Upgrading Qserv instances serving large-scale data sets could pose a problem for the rolling upgrades as well due to the extended latency of the process (MySQL version upgrade may take many hours or days to upgrade PB-scale instances).

A related use case (complications or simplifications?) for multiple DR (Data Releases). Each DR is an independent Qserv. There will be at least 2, and potentially many such DR instances online. There are open questions here. For example, do we need to upgrade all DR instances or just the latest one?

Then there was a discussion on the technical aspects of implementing schema upgrades in Kubernetes. Options here:

The interactive upgrade by a human operator (mentioned by Fabrice Jammes). This will require authorizing special "external" hosts and users (operators) to do the upgrade. One problem with this model is that upgrades could take quite a bit of time making the interactive mode susceptible to various risks (losing connection to the services, etc.).
An alternative option would be to launch Kubernetes Jobs for upgrading schemas. The benefits of the jobs are that they would live log files, and it would be possible to track their progress. It should be possible to lunch jobs in the existing Kubernetes cluster.

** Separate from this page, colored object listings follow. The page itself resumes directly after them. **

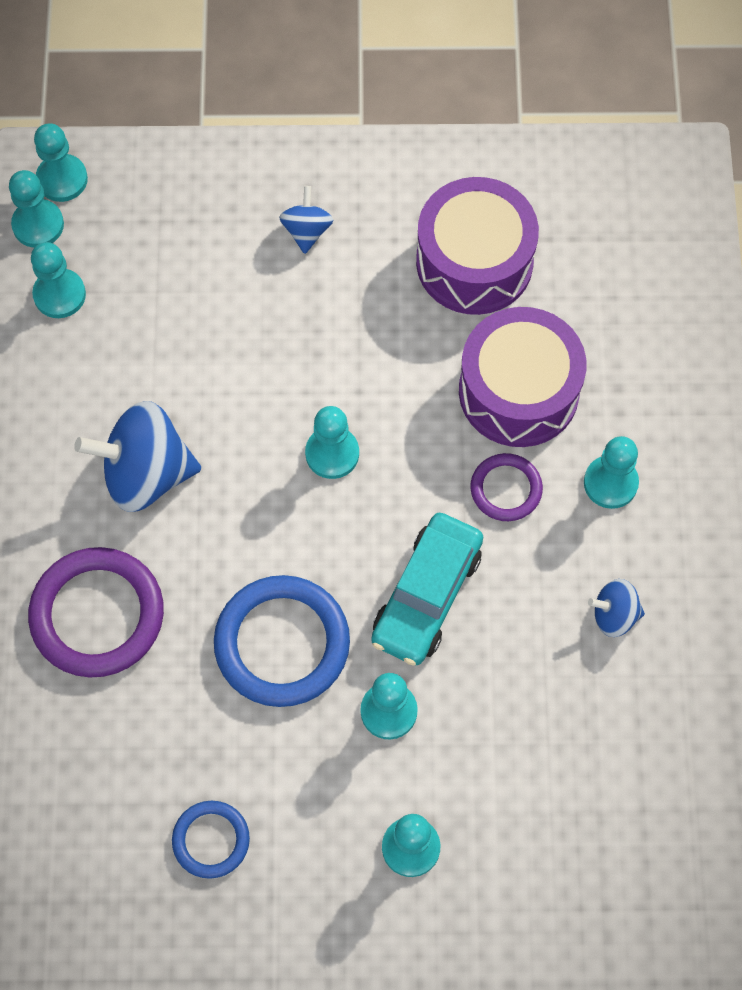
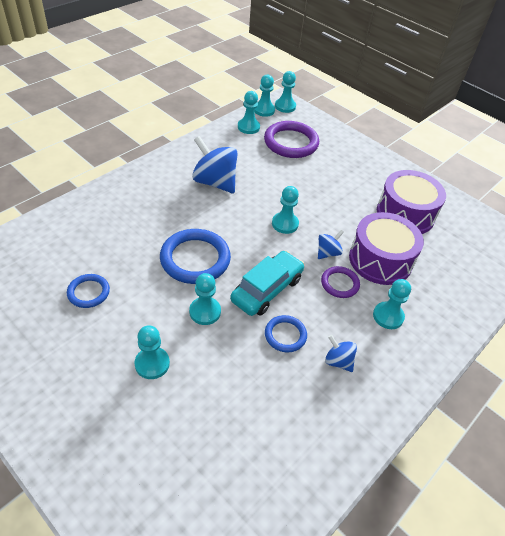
camera: 40 degrees right, 20 degrees down
purple ring [28,547,164,677] -> purple ring moved to [264,121,319,158]
blue spinning top [279,186,333,254] -> blue spinning top moved to [318,230,344,259]
turquoise car [371,513,483,666] -> turquoise car turned 150 degrees clockwise [230,251,305,316]
none -> blue ring [265,315,307,352]

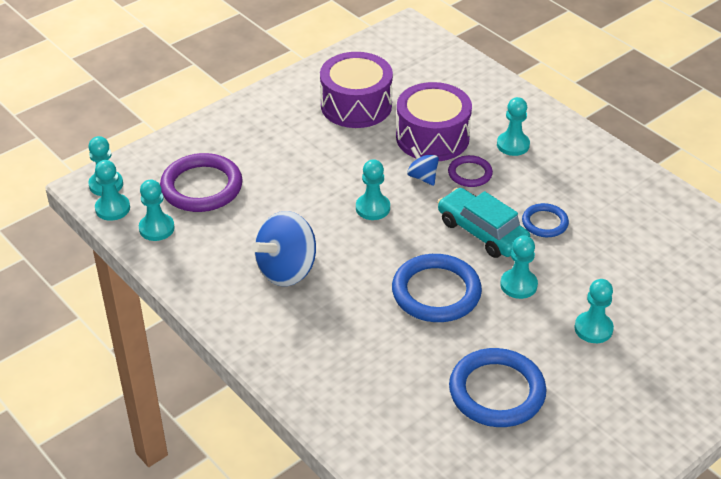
camera: 80 degrees left, 5 degrees down
blue ring [67,274,110,308] -> blue ring [449,348,547,427], size x1.82
blue spinning top [325,335,357,372] -> none

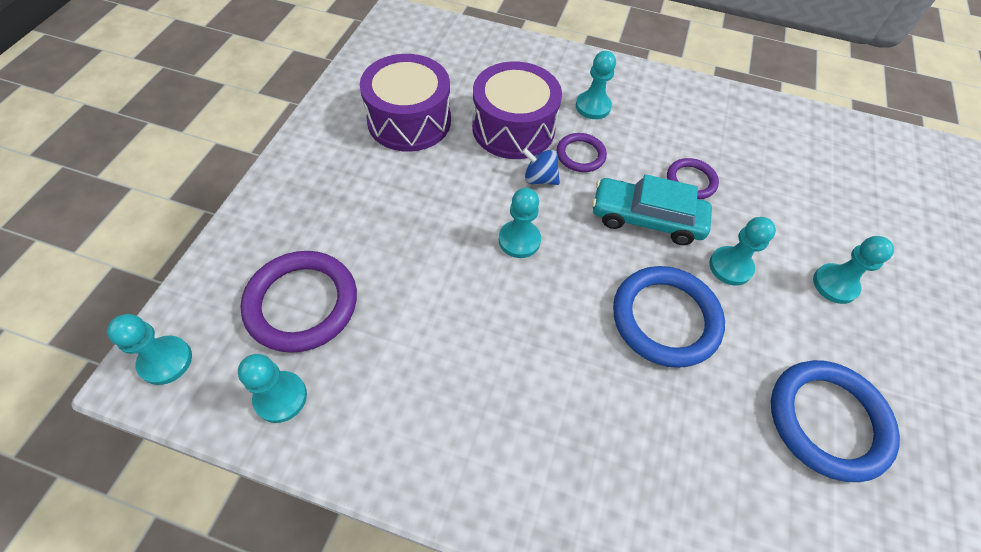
camera: 35 degrees left, 15 degrees up
turquoise pawn [95,160,130,221] -> none
blue spinning top [252,211,316,286] -> none
blue ring [522,203,569,237] -> purple ring [667,158,719,199]

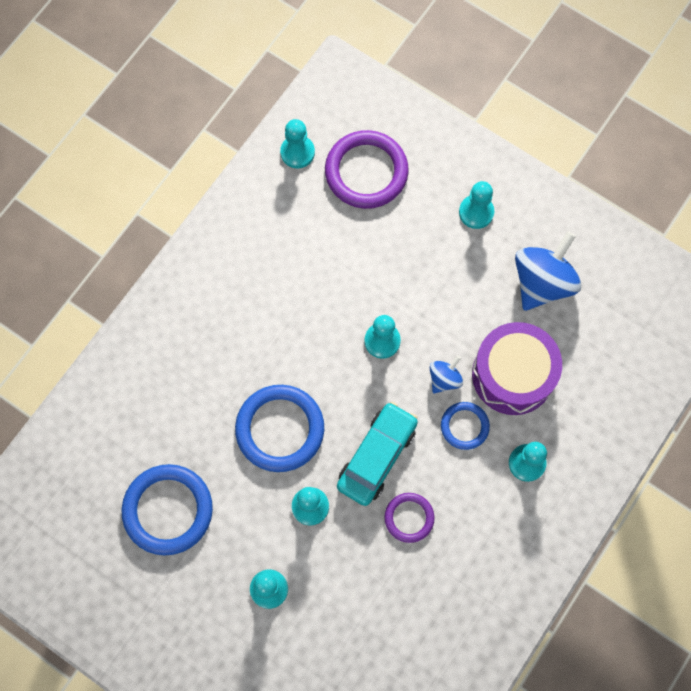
camera: 110 degrees right, 15 degrees up
turquoise pawn [107,314,192,385] -> turquoise pawn moved to [459,181,494,229]
purple drum [360,54,451,152] -> blue spinning top [515,231,581,311]
purple ring [557,133,607,172] -> blue ring [441,402,490,450]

Igor Gaponenko schema tools need to be refined to reduce code duplication and improve the design. Also, the current model doesn't separate database initialization (including creating user accounts, granting privileges, and creating databases) versus schema upgrades per se. This issue needs to be addressed in Fritz Mueller 's proposal.

Action items

Igor Gaponenko will test Qserv lockups in the main branch using the large instance of Qserv at NCSA.
Unknown User (npease) will work with Fabrice Jammes on the configuration aspects of the "entry points"
Fritz Mueller will prepare a proposal to present a comprehensive view of the Qserv operation modes and schema upgrade scenarios, and possibly for other management operations. The proposal will address both the Kubernetes-based and Docker-compose-based deployment scenarios.